ENTRIES SHOWN
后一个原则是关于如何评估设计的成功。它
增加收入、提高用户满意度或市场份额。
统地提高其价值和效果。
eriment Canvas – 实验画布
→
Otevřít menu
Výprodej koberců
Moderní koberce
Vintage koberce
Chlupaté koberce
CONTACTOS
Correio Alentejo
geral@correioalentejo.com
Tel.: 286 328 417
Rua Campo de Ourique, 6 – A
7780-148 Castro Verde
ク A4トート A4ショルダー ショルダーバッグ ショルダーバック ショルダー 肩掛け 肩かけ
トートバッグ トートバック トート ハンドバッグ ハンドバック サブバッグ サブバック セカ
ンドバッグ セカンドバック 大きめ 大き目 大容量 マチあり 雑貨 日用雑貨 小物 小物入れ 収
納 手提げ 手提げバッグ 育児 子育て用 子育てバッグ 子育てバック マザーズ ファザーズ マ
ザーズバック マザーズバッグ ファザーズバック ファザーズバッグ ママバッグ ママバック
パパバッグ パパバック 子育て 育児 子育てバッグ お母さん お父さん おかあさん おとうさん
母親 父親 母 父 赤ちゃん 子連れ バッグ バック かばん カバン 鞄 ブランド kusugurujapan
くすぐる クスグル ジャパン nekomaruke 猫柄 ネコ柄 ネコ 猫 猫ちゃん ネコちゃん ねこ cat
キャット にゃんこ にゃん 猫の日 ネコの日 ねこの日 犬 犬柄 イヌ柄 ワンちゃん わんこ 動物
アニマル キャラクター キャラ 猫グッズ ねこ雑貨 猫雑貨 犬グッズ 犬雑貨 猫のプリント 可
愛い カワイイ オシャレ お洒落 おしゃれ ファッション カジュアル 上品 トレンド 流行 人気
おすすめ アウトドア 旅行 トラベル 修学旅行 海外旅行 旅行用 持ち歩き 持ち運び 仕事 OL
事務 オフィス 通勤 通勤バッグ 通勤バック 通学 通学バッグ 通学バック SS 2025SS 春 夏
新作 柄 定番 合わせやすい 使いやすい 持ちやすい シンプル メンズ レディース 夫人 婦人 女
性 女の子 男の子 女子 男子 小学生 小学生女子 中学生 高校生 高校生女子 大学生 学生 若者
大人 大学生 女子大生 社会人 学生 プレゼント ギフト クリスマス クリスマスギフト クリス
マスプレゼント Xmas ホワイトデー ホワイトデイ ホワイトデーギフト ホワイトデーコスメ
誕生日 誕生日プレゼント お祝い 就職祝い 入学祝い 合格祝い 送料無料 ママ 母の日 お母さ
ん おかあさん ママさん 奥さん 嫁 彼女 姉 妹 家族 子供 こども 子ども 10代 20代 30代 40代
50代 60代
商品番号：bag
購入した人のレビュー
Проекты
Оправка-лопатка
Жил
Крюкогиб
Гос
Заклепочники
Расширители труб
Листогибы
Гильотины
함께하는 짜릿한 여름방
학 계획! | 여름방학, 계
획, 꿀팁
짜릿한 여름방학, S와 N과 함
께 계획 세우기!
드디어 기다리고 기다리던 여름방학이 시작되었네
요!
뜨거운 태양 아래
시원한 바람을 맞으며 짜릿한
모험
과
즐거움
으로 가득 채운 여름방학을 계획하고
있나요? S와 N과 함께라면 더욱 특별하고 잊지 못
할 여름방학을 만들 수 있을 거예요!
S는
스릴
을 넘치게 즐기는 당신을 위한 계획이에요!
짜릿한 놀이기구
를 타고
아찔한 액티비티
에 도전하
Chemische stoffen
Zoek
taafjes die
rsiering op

ASSIGNED TASK
A word-for-word restatement of every record above is expected.

SOLUTION FOR THIS PROBLEM
后一个原则是关于如何评估设计的成功。它
增加收入、提高用户满意度或市场份额。
统地提高其价值和效果。
eriment Canvas – 实验画布
→
Otevřít menu
Výprodej koberců
Moderní koberce
Vintage koberce
Chlupaté koberce
CONTACTOS
Correio Alentejo
geral@correioalentejo.com
Tel.: 286 328 417
Rua Campo de Ourique, 6 – A
7780-148 Castro Verde
ク A4トート A4ショルダー ショルダーバッグ ショルダーバック ショルダー 肩掛け 肩かけ
トートバッグ トートバック トート ハンドバッグ ハンドバック サブバッグ サブバック セカ
ンドバッグ セカンドバック 大きめ 大き目 大容量 マチあり 雑貨 日用雑貨 小物 小物入れ 収
納 手提げ 手提げバッグ 育児 子育て用 子育てバッグ 子育てバック マザーズ ファザーズ マ
ザーズバック マザーズバッグ ファザーズバック ファザーズバッグ ママバッグ ママバック
パパバッグ パパバック 子育て 育児 子育てバッグ お母さん お父さん おかあさん おとうさん
母親 父親 母 父 赤ちゃん 子連れ バッグ バック かばん カバン 鞄 ブランド kusugurujapan
くすぐる クスグル ジャパン nekomaruke 猫柄 ネコ柄 ネコ 猫 猫ちゃん ネコちゃん ねこ cat
キャット にゃんこ にゃん 猫の日 ネコの日 ねこの日 犬 犬柄 イヌ柄 ワンちゃん わんこ 動物
アニマル キャラクター キャラ 猫グッズ ねこ雑貨 猫雑貨 犬グッズ 犬雑貨 猫のプリント 可
愛い カワイイ オシャレ お洒落 おしゃれ ファッション カジュアル 上品 トレンド 流行 人気
おすすめ アウトドア 旅行 トラベル 修学旅行 海外旅行 旅行用 持ち歩き 持ち運び 仕事 OL
事務 オフィス 通勤 通勤バッグ 通勤バック 通学 通学バッグ 通学バック SS 2025SS 春 夏
新作 柄 定番 合わせやすい 使いやすい 持ちやすい シンプル メンズ レディース 夫人 婦人 女
性 女の子 男の子 女子 男子 小学生 小学生女子 中学生 高校生 高校生女子 大学生 学生 若者
大人 大学生 女子大生 社会人 学生 プレゼント ギフト クリスマス クリスマスギフト クリス
マスプレゼント Xmas ホワイトデー ホワイトデイ ホワイトデーギフト ホワイトデーコスメ
誕生日 誕生日プレゼント お祝い 就職祝い 入学祝い 合格祝い 送料無料 ママ 母の日 お母さ
ん おかあさん ママさん 奥さん 嫁 彼女 姉 妹 家族 子供 こども 子ども 10代 20代 30代 40代
50代 60代
商品番号：bag
購入した人のレビュー
Проекты
Оправка-лопатка
Жил
Крюкогиб
Гос
Заклепочники
Расширители труб
Листогибы
Гильотины
함께하는 짜릿한 여름방
학 계획! | 여름방학, 계
획, 꿀팁
짜릿한 여름방학, S와 N과 함
께 계획 세우기!
드디어 기다리고 기다리던 여름방학이 시작되었네
요!
뜨거운 태양 아래
시원한 바람을 맞으며 짜릿한
모험
과
즐거움
으로 가득 채운 여름방학을 계획하고
있나요? S와 N과 함께라면 더욱 특별하고 잊지 못
할 여름방학을 만들 수 있을 거예요!
S는
스릴
을 넘치게 즐기는 당신을 위한 계획이에요!
짜릿한 놀이기구
를 타고
아찔한 액티비티
에 도전하
Chemische stoffen
Zoek
taafjes die
rsiering op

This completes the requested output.